Stored items

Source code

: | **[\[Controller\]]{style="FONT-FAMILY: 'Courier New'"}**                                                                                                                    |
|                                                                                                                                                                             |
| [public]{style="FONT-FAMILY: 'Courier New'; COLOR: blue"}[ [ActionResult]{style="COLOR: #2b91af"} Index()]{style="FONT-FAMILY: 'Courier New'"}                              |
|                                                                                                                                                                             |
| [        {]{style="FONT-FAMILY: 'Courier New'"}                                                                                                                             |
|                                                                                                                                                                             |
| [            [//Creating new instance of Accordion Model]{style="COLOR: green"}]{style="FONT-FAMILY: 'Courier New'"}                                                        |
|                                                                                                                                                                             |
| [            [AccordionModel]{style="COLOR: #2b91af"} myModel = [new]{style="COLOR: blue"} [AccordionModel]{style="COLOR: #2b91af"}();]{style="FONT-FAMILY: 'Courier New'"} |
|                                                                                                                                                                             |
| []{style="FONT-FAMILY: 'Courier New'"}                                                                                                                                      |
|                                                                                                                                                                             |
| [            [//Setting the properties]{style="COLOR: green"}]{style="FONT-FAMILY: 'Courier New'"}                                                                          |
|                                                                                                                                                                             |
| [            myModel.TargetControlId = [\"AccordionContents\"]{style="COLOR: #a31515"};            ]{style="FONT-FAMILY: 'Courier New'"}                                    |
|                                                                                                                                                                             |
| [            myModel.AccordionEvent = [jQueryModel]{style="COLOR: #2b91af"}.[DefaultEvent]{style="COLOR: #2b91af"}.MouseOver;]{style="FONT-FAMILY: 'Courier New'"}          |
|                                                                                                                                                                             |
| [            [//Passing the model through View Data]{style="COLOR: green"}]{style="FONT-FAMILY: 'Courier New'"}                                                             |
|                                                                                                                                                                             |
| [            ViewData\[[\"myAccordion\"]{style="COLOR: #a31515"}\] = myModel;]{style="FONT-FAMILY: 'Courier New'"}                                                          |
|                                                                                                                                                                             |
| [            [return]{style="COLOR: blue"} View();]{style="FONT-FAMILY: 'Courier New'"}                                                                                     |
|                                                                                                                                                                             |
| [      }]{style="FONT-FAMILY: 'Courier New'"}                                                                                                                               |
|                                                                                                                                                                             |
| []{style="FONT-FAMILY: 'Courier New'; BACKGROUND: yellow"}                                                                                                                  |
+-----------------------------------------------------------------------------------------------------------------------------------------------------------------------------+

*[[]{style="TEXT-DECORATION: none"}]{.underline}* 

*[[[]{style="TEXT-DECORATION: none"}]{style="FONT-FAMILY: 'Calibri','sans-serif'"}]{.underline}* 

PROBLEM REQUIREMENTS - Go through the records, tally the lines holding the word "COLOR", and give only the tally.

SOLVED PROBLEM - 9